ST. LOUIS • A former executive with a Chicago health care company was sentenced this week in federal court to 366 days in prison and ordered to repay $1.77 million to Medicare.
Former Aggeus Healthcare CEO James Sayadzal, 52, of Chicago, pleaded guilty last year to a conspiracy charge.
He was one of three company officers and six doctors caught up in fraud linked to podiatry services provided to residents of nursing homes and long-term care facilities.
Aggeus owner Yev Gray, 50, was sentenced Aug. 15 to 7½ years in prison and ordered to repay $6.97 million on charges of conspiracy and making a false statement relating to health care.
Gray’s wife, Natalie Gray, 44, was sentenced in February to 366 days in prison on the conspiracy charge and ordered to repay nearly $1 million. Natalie Gray was former director of corporate and legal affairs for the company.

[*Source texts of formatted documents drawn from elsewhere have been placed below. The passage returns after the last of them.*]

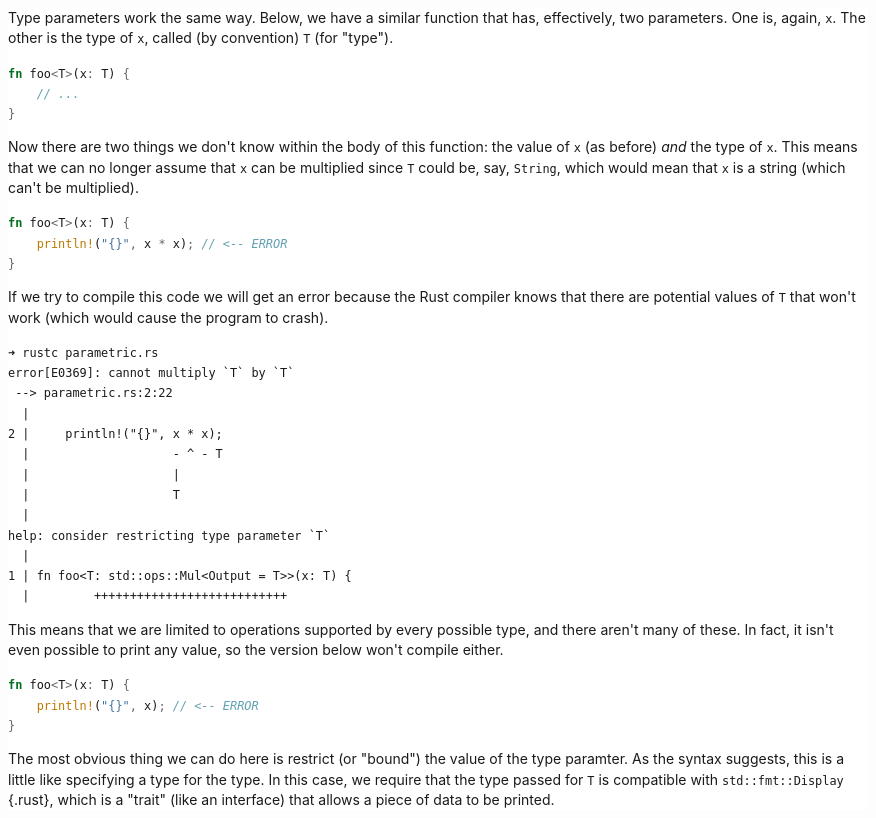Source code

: Type parameters work the same way. Below, we have a similar function that has,
effectively, two parameters. One is, again, `x`. The other is the type of `x`,
called (by convention) `T` (for "type").

```rust
fn foo<T>(x: T) {
    // ...
}
```

Now there are two things we don't know within the body of this function: the
value of `x` (as before) *and* the type of `x`. This means that we can no longer
assume that `x` can be multiplied since `T` could be, say, `String`, which would
mean that `x` is a string (which can't be multiplied).

```rust
fn foo<T>(x: T) {
    println!("{}", x * x); // <-- ERROR
}
```

If we try to compile this code we will get an error because the Rust compiler
knows that there are potential values of `T` that won't work (which would cause
the program to crash).

```
➜ rustc parametric.rs
error[E0369]: cannot multiply `T` by `T`
 --> parametric.rs:2:22
  |
2 |     println!("{}", x * x);
  |                    - ^ - T
  |                    |
  |                    T
  |
help: consider restricting type parameter `T`
  |
1 | fn foo<T: std::ops::Mul<Output = T>>(x: T) {
  |         +++++++++++++++++++++++++++
```

This means that we are limited to operations supported by every possible type,
and there aren't many of these. In fact, it isn't even possible to print any value,
so the version below won't compile either.

```rust
fn foo<T>(x: T) {
    println!("{}", x); // <-- ERROR
}
```

The most obvious thing we can do here is restrict (or "bound") the value of the
type paramter. As the syntax suggests, this is a little like specifying a type
for the type. In this case, we require that the type passed for `T` is
compatible with `std::fmt::Display`{.rust}, which is a "trait" (like an
interface) that allows a piece of data to be printed.
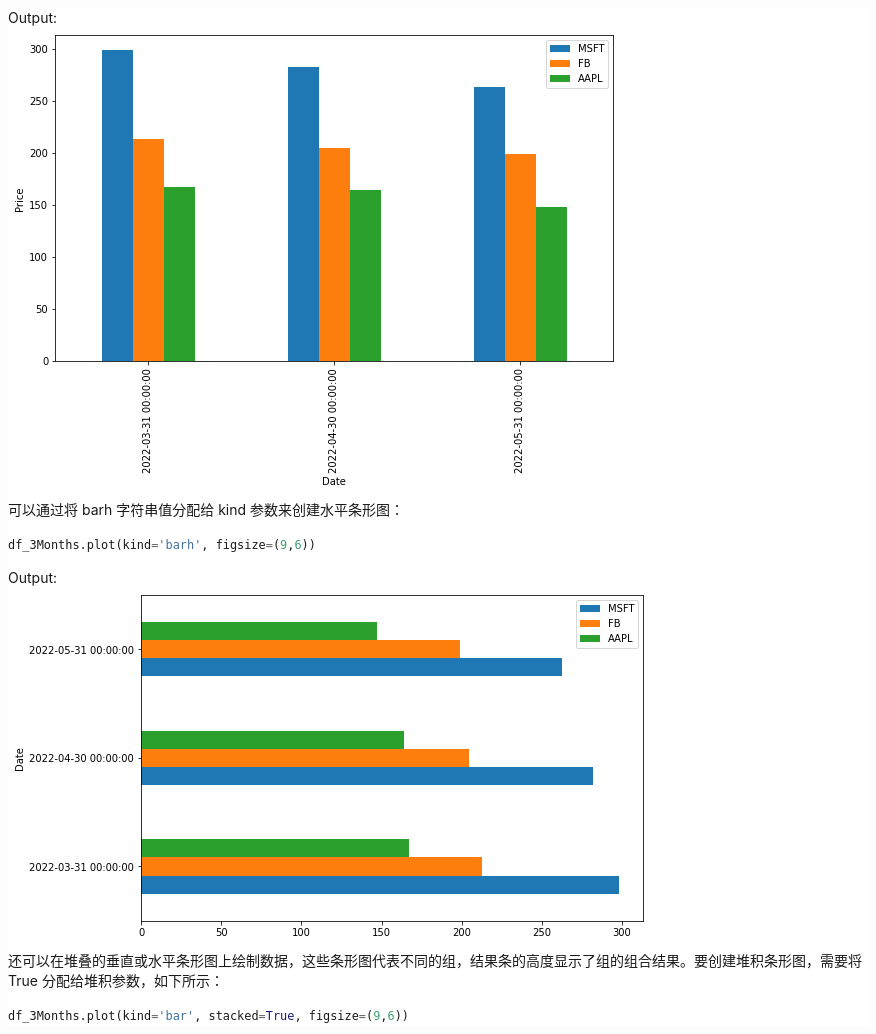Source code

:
```python
```
Output:<br />![](./img/1660307592530-f967f8c4-ad5d-4e5f-80e0-f50e31649a0e.png)<br />可以通过将 barh 字符串值分配给 kind 参数来创建水平条形图：
```python
df_3Months.plot(kind='barh', figsize=(9,6))
```
Output:<br />![](./img/1660307592429-a341eba5-5a7a-4154-8684-987ebaf3e44d.png)<br />还可以在堆叠的垂直或水平条形图上绘制数据，这些条形图代表不同的组，结果条的高度显示了组的组合结果。要创建堆积条形图，需要将 True 分配给堆积参数，如下所示：
```python
df_3Months.plot(kind='bar', stacked=True, figsize=(9,6))
```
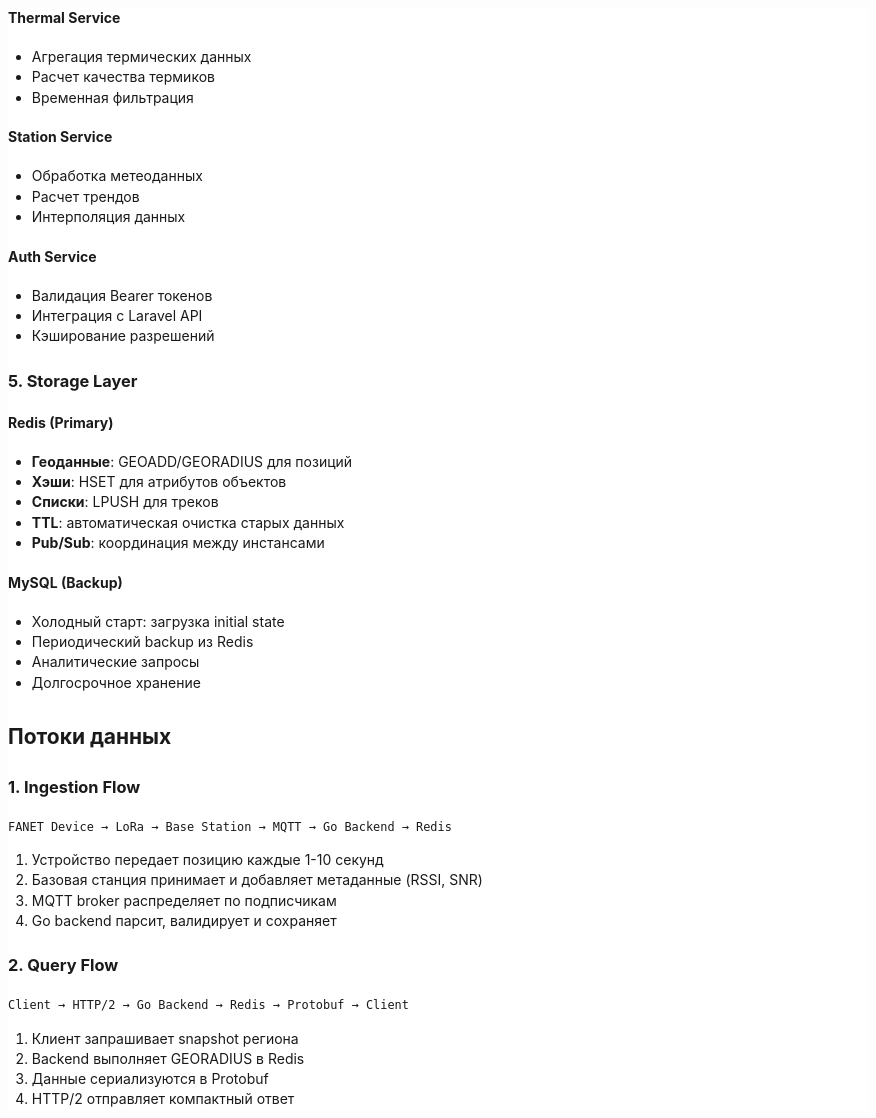 #### Thermal Service
- Агрегация термических данных
- Расчет качества термиков
- Временная фильтрация

#### Station Service
- Обработка метеоданных
- Расчет трендов
- Интерполяция данных

#### Auth Service
- Валидация Bearer токенов
- Интеграция с Laravel API
- Кэширование разрешений

### 5. Storage Layer

#### Redis (Primary)
- **Геоданные**: GEOADD/GEORADIUS для позиций
- **Хэши**: HSET для атрибутов объектов
- **Списки**: LPUSH для треков
- **TTL**: автоматическая очистка старых данных
- **Pub/Sub**: координация между инстансами

#### MySQL (Backup)
- Холодный старт: загрузка initial state
- Периодический backup из Redis
- Аналитические запросы
- Долгосрочное хранение

## Потоки данных

### 1. Ingestion Flow

```
FANET Device → LoRa → Base Station → MQTT → Go Backend → Redis
```

1. Устройство передает позицию каждые 1-10 секунд
2. Базовая станция принимает и добавляет метаданные (RSSI, SNR)
3. MQTT broker распределяет по подписчикам
4. Go backend парсит, валидирует и сохраняет

### 2. Query Flow

```
Client → HTTP/2 → Go Backend → Redis → Protobuf → Client
```

1. Клиент запрашивает snapshot региона
2. Backend выполняет GEORADIUS в Redis
3. Данные сериализуются в Protobuf
4. HTTP/2 отправляет компактный ответ

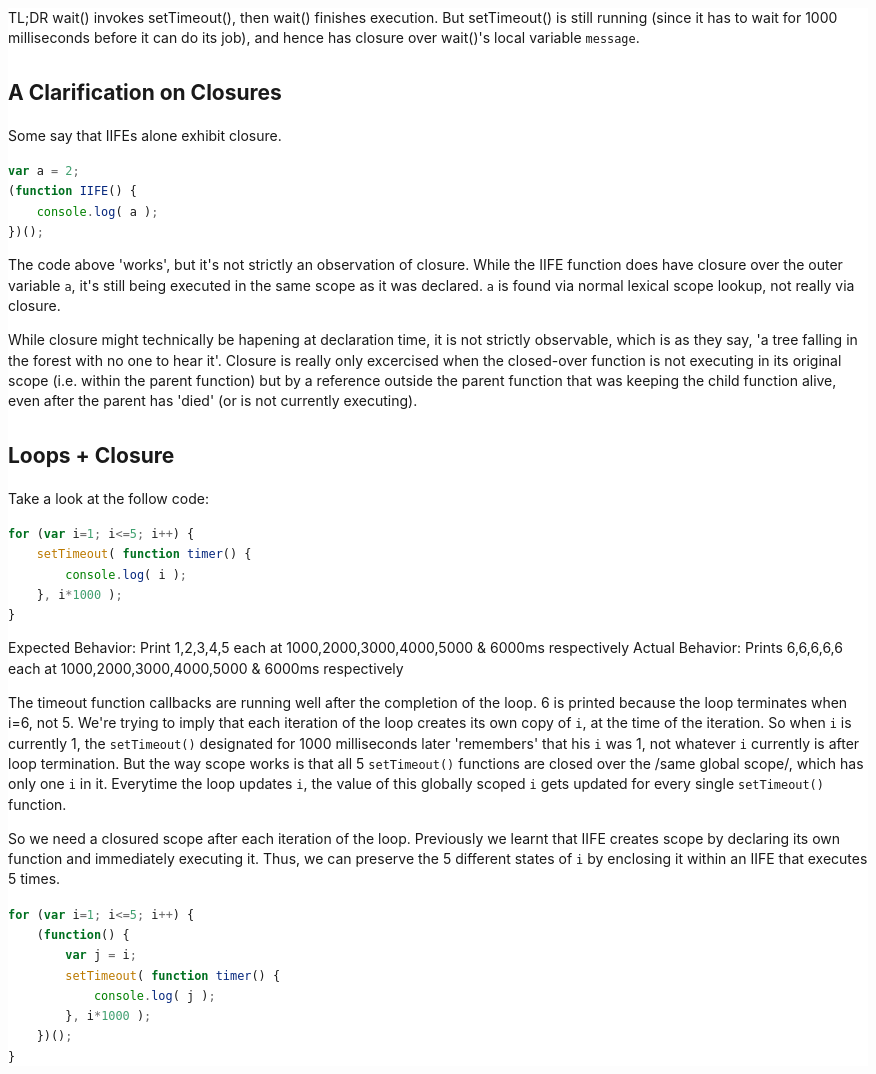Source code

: TL;DR wait() invokes setTimeout(), then wait() finishes execution. But setTimeout() is still running (since it has to wait for 1000 milliseconds before it can do its job), and hence has closure over wait()'s local variable `message`.

A Clarification on Closures
---------------------------
Some say that IIFEs alone exhibit closure.
```javascript
var a = 2;
(function IIFE() {
    console.log( a );
})();
```
The code above 'works', but it's not strictly an observation of closure. While the IIFE function does have closure over the outer variable `a`, it's still being executed in the same scope as it was declared. `a` is found via normal lexical scope lookup, not really via closure.

While closure might technically be hapening at declaration time, it is not strictly observable, which is as they say, 'a tree falling in the forest with no one to hear it'. Closure is really only excercised when the closed-over function is not executing in its original scope (i.e. within the parent function) but by a reference outside the parent function that was keeping the child function alive, even after the parent has 'died' (or is not currently executing).

Loops + Closure
---------------
Take a look at the follow code:
```javascript
for (var i=1; i<=5; i++) {
    setTimeout( function timer() {
        console.log( i );
    }, i*1000 );
}
```
Expected Behavior: Print 1,2,3,4,5 each at 1000,2000,3000,4000,5000 & 6000ms respectively
Actual Behavior: Prints 6,6,6,6,6 each at 1000,2000,3000,4000,5000 & 6000ms respectively

The timeout function callbacks are running well after the completion of the loop. 6 is printed because the loop terminates when i=6, not 5. We're trying to imply that each iteration of the loop creates its own copy of `i`, at the time of the iteration. So when `i` is currently 1, the `setTimeout()` designated for 1000 milliseconds later 'remembers' that his `i` was 1, not whatever `i` currently is after loop termination. But the way scope works is that all 5 `setTimeout()` functions are closed over the /same global scope/, which has only one `i` in it. Everytime the loop updates `i`, the value of this globally scoped `i` gets updated for every single `setTimeout()` function.

So we need a closured scope after each iteration of the loop. Previously we learnt that IIFE creates scope by declaring its own function and immediately executing it. Thus, we can preserve the 5 different states of `i` by enclosing it within an IIFE that executes 5 times.

```javascript
for (var i=1; i<=5; i++) {
    (function() {
        var j = i;
        setTimeout( function timer() {
            console.log( j );
        }, i*1000 );
    })();
}
```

Prosecutors say Yev Gray, who was also majority owner of Aggeus Global, carried out a broad scheme from 2009-2015 by creating an electronic medical billing system that would lead Medicare to pay for procedures that weren’t performed or wouldn’t have been covered.
The Grays used the money for a lavish lifestyle, Assistant U.S. Attorney Dorothy McMurtry has said.
Nursing homes were told that Aggeus podiatrists would treat every resident for no cost to the facility. Some Aggeus doctors then performed unnecessary procedures or billed for procedures that weren’t performed, at Gray’s urging, charging documents say.
Aggeus once had offices in 16 states and provided podiatry and other services to thousands of patients.
The investigation began when a relative of an investigator with the Department of Health and Human Services Office of Inspector General questioned Aggeus services provided at a Missouri nursing home.
Podiatrists and nursing homes had complained about inaccurate medical notes or potential fraud.
Six former Aggeus-contracted podiatrists also have been charged in the case.
Dawn Rhodes-Hicks, 41, and Annessa Blackmun, 37, were both indicted in July on multiple counts of making false statements. Both have pleaded not guilty.
Robert A. Gjertson, Martin Rischall, John Dailey and Jeffrey Osbourne have pleaded guilty to a charge of making a false statement. Dailey also pleaded guilty to a health care fraud charge.
Osbourne and Rischall were sentenced to probation. Rischall was fined $30,000 and ordered to repay $51,000, and Osbourne repaid $219,413 after his sentencing hearing Tuesday. The others await sentencing.